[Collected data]

______________________________

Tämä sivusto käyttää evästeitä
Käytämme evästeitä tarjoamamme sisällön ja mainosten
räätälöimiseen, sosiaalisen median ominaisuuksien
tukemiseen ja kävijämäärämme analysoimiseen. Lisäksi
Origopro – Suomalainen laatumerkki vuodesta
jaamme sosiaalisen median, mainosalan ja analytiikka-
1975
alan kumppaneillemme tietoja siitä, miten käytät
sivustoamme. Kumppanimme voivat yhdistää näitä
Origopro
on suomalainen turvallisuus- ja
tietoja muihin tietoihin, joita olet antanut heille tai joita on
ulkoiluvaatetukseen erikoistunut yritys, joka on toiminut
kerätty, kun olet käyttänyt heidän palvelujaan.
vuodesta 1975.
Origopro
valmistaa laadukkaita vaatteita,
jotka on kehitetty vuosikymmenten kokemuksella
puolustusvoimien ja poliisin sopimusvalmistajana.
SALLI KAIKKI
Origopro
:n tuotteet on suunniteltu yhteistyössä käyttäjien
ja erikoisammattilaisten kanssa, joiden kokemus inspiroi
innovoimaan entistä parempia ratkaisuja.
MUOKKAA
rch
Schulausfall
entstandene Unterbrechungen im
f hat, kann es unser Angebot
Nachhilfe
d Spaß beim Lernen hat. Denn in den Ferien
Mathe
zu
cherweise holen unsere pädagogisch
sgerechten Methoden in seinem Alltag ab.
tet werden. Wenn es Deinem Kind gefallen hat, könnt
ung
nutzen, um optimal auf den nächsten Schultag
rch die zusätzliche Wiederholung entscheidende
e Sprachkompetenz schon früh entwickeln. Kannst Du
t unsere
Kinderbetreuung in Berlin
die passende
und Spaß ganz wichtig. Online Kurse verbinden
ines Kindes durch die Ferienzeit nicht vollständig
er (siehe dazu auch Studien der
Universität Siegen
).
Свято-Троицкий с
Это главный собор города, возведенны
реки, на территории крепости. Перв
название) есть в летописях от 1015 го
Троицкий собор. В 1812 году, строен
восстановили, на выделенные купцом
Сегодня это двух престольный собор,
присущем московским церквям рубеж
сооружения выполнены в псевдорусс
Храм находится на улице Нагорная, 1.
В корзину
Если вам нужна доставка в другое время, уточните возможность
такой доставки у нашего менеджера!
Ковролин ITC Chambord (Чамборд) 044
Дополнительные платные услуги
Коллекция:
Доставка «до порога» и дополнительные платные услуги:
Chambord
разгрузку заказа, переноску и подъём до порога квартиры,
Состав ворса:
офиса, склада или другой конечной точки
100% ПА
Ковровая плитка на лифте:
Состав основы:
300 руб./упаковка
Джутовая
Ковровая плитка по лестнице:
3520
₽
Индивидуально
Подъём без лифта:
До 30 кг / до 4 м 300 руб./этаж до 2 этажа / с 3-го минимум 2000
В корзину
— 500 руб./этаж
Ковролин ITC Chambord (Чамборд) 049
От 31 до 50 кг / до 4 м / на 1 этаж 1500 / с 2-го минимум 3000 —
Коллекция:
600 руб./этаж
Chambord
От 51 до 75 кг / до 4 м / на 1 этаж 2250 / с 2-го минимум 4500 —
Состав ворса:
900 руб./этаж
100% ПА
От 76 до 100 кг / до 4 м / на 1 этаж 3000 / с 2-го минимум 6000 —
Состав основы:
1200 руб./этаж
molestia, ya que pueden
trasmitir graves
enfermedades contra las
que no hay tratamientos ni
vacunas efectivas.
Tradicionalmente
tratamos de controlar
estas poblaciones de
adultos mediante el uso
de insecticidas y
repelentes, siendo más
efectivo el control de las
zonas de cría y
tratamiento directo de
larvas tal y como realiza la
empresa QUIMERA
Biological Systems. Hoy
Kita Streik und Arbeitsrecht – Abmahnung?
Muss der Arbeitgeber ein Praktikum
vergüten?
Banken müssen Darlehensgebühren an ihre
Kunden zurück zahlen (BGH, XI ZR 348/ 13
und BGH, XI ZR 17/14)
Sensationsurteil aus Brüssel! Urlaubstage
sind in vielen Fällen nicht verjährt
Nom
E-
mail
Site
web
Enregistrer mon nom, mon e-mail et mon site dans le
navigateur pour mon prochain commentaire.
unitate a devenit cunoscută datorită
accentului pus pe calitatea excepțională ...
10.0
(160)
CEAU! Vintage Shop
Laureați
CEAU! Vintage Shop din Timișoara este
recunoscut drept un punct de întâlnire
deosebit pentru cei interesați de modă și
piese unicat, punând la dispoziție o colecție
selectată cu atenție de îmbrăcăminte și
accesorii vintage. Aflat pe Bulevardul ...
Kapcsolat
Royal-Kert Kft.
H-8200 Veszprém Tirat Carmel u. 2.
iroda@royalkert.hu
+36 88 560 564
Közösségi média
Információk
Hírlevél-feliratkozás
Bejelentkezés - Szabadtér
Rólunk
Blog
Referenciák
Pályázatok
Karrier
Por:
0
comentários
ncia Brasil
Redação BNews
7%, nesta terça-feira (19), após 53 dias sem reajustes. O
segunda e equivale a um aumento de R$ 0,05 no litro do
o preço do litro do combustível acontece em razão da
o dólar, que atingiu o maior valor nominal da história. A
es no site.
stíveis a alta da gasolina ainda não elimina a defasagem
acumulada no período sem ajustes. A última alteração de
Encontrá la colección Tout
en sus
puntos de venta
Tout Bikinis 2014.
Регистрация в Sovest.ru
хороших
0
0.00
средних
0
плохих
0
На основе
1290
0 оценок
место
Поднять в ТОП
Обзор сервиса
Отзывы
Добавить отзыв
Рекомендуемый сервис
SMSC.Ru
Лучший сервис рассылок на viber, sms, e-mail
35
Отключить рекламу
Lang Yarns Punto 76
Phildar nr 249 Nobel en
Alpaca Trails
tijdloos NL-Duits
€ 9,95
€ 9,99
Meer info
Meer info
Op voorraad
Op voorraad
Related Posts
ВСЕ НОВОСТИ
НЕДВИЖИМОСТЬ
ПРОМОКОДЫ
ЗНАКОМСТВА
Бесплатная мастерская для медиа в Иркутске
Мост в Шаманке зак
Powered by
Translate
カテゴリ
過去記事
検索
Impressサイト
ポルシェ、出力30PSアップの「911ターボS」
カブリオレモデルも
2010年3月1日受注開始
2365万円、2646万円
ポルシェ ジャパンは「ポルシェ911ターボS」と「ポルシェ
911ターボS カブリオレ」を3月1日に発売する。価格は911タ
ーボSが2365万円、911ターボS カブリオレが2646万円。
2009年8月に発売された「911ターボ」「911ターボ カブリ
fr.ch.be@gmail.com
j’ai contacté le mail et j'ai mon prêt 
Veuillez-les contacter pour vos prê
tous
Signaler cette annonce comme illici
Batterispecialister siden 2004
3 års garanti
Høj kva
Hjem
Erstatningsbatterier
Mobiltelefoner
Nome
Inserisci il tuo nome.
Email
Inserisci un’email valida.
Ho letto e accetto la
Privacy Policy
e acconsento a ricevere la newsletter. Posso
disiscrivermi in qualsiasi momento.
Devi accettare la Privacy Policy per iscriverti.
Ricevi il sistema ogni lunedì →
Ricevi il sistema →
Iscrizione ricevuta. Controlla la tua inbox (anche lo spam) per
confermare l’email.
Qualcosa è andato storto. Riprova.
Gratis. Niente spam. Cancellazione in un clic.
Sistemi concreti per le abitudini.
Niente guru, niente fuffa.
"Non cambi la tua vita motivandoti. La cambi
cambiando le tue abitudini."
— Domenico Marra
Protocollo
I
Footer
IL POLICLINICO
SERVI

______________________________

Produce an exact copy of the entries above.

Tämä sivusto käyttää evästeitä
Käytämme evästeitä tarjoamamme sisällön ja mainosten
räätälöimiseen, sosiaalisen median ominaisuuksien
tukemiseen ja kävijämäärämme analysoimiseen. Lisäksi
Origopro – Suomalainen laatumerkki vuodesta
jaamme sosiaalisen median, mainosalan ja analytiikka-
1975
alan kumppaneillemme tietoja siitä, miten käytät
sivustoamme. Kumppanimme voivat yhdistää näitä
Origopro
on suomalainen turvallisuus- ja
tietoja muihin tietoihin, joita olet antanut heille tai joita on
ulkoiluvaatetukseen erikoistunut yritys, joka on toiminut
kerätty, kun olet käyttänyt heidän palvelujaan.
vuodesta 1975.
Origopro
valmistaa laadukkaita vaatteita,
jotka on kehitetty vuosikymmenten kokemuksella
puolustusvoimien ja poliisin sopimusvalmistajana.
SALLI KAIKKI
Origopro
:n tuotteet on suunniteltu yhteistyössä käyttäjien
ja erikoisammattilaisten kanssa, joiden kokemus inspiroi
innovoimaan entistä parempia ratkaisuja.
MUOKKAA
rch
Schulausfall
entstandene Unterbrechungen im
f hat, kann es unser Angebot
Nachhilfe
d Spaß beim Lernen hat. Denn in den Ferien
Mathe
zu
cherweise holen unsere pädagogisch
sgerechten Methoden in seinem Alltag ab.
tet werden. Wenn es Deinem Kind gefallen hat, könnt
ung
nutzen, um optimal auf den nächsten Schultag
rch die zusätzliche Wiederholung entscheidende
e Sprachkompetenz schon früh entwickeln. Kannst Du
t unsere
Kinderbetreuung in Berlin
die passende
und Spaß ganz wichtig. Online Kurse verbinden
ines Kindes durch die Ferienzeit nicht vollständig
er (siehe dazu auch Studien der
Universität Siegen
).
Свято-Троицкий с
Это главный собор города, возведенны
реки, на территории крепости. Перв
название) есть в летописях от 1015 го
Троицкий собор. В 1812 году, строен
восстановили, на выделенные купцом
Сегодня это двух престольный собор,
присущем московским церквям рубеж
сооружения выполнены в псевдорусс
Храм находится на улице Нагорная, 1.
В корзину
Если вам нужна доставка в другое время, уточните возможность
такой доставки у нашего менеджера!
Ковролин ITC Chambord (Чамборд) 044
Дополнительные платные услуги
Коллекция:
Доставка «до порога» и дополнительные платные услуги:
Chambord
разгрузку заказа, переноску и подъём до порога квартиры,
Состав ворса:
офиса, склада или другой конечной точки
100% ПА
Ковровая плитка на лифте:
Состав основы:
300 руб./упаковка
Джутовая
Ковровая плитка по лестнице:
3520
₽
Индивидуально
Подъём без лифта:
До 30 кг / до 4 м 300 руб./этаж до 2 этажа / с 3-го минимум 2000
В корзину
— 500 руб./этаж
Ковролин ITC Chambord (Чамборд) 049
От 31 до 50 кг / до 4 м / на 1 этаж 1500 / с 2-го минимум 3000 —
Коллекция:
600 руб./этаж
Chambord
От 51 до 75 кг / до 4 м / на 1 этаж 2250 / с 2-го минимум 4500 —
Состав ворса:
900 руб./этаж
100% ПА
От 76 до 100 кг / до 4 м / на 1 этаж 3000 / с 2-го минимум 6000 —
Состав основы:
1200 руб./этаж
molestia, ya que pueden
trasmitir graves
enfermedades contra las
que no hay tratamientos ni
vacunas efectivas.
Tradicionalmente
tratamos de controlar
estas poblaciones de
adultos mediante el uso
de insecticidas y
repelentes, siendo más
efectivo el control de las
zonas de cría y
tratamiento directo de
larvas tal y como realiza la
empresa QUIMERA
Biological Systems. Hoy
Kita Streik und Arbeitsrecht – Abmahnung?
Muss der Arbeitgeber ein Praktikum
vergüten?
Banken müssen Darlehensgebühren an ihre
Kunden zurück zahlen (BGH, XI ZR 348/ 13
und BGH, XI ZR 17/14)
Sensationsurteil aus Brüssel! Urlaubstage
sind in vielen Fällen nicht verjährt
Nom
E-
mail
Site
web
Enregistrer mon nom, mon e-mail et mon site dans le
navigateur pour mon prochain commentaire.
unitate a devenit cunoscută datorită
accentului pus pe calitatea excepțională ...
10.0
(160)
CEAU! Vintage Shop
Laureați
CEAU! Vintage Shop din Timișoara este
recunoscut drept un punct de întâlnire
deosebit pentru cei interesați de modă și
piese unicat, punând la dispoziție o colecție
selectată cu atenție de îmbrăcăminte și
accesorii vintage. Aflat pe Bulevardul ...
Kapcsolat
Royal-Kert Kft.
H-8200 Veszprém Tirat Carmel u. 2.
iroda@royalkert.hu
+36 88 560 564
Közösségi média
Információk
Hírlevél-feliratkozás
Bejelentkezés - Szabadtér
Rólunk
Blog
Referenciák
Pályázatok
Karrier
Por:
0
comentários
ncia Brasil
Redação BNews
7%, nesta terça-feira (19), após 53 dias sem reajustes. O
segunda e equivale a um aumento de R$ 0,05 no litro do
o preço do litro do combustível acontece em razão da
o dólar, que atingiu o maior valor nominal da história. A
es no site.
stíveis a alta da gasolina ainda não elimina a defasagem
acumulada no período sem ajustes. A última alteração de
Encontrá la colección Tout
en sus
puntos de venta
Tout Bikinis 2014.
Регистрация в Sovest.ru
хороших
0
0.00
средних
0
плохих
0
На основе
1290
0 оценок
место
Поднять в ТОП
Обзор сервиса
Отзывы
Добавить отзыв
Рекомендуемый сервис
SMSC.Ru
Лучший сервис рассылок на viber, sms, e-mail
35
Отключить рекламу
Lang Yarns Punto 76
Phildar nr 249 Nobel en
Alpaca Trails
tijdloos NL-Duits
€ 9,95
€ 9,99
Meer info
Meer info
Op voorraad
Op voorraad
Related Posts
ВСЕ НОВОСТИ
НЕДВИЖИМОСТЬ
ПРОМОКОДЫ
ЗНАКОМСТВА
Бесплатная мастерская для медиа в Иркутске
Мост в Шаманке зак
Powered by
Translate
カテゴリ
過去記事
検索
Impressサイト
ポルシェ、出力30PSアップの「911ターボS」
カブリオレモデルも
2010年3月1日受注開始
2365万円、2646万円
ポルシェ ジャパンは「ポルシェ911ターボS」と「ポルシェ
911ターボS カブリオレ」を3月1日に発売する。価格は911タ
ーボSが2365万円、911ターボS カブリオレが2646万円。
2009年8月に発売された「911ターボ」「911ターボ カブリ
fr.ch.be@gmail.com
j’ai contacté le mail et j'ai mon prêt 
Veuillez-les contacter pour vos prê
tous
Signaler cette annonce comme illici
Batterispecialister siden 2004
3 års garanti
Høj kva
Hjem
Erstatningsbatterier
Mobiltelefoner
Nome
Inserisci il tuo nome.
Email
Inserisci un’email valida.
Ho letto e accetto la
Privacy Policy
e acconsento a ricevere la newsletter. Posso
disiscrivermi in qualsiasi momento.
Devi accettare la Privacy Policy per iscriverti.
Ricevi il sistema ogni lunedì →
Ricevi il sistema →
Iscrizione ricevuta. Controlla la tua inbox (anche lo spam) per
confermare l’email.
Qualcosa è andato storto. Riprova.
Gratis. Niente spam. Cancellazione in un clic.
Sistemi concreti per le abitudini.
Niente guru, niente fuffa.
"Non cambi la tua vita motivandoti. La cambi
cambiando le tue abitudini."
— Domenico Marra
Protocollo
I
Footer
IL POLICLINICO
SERVI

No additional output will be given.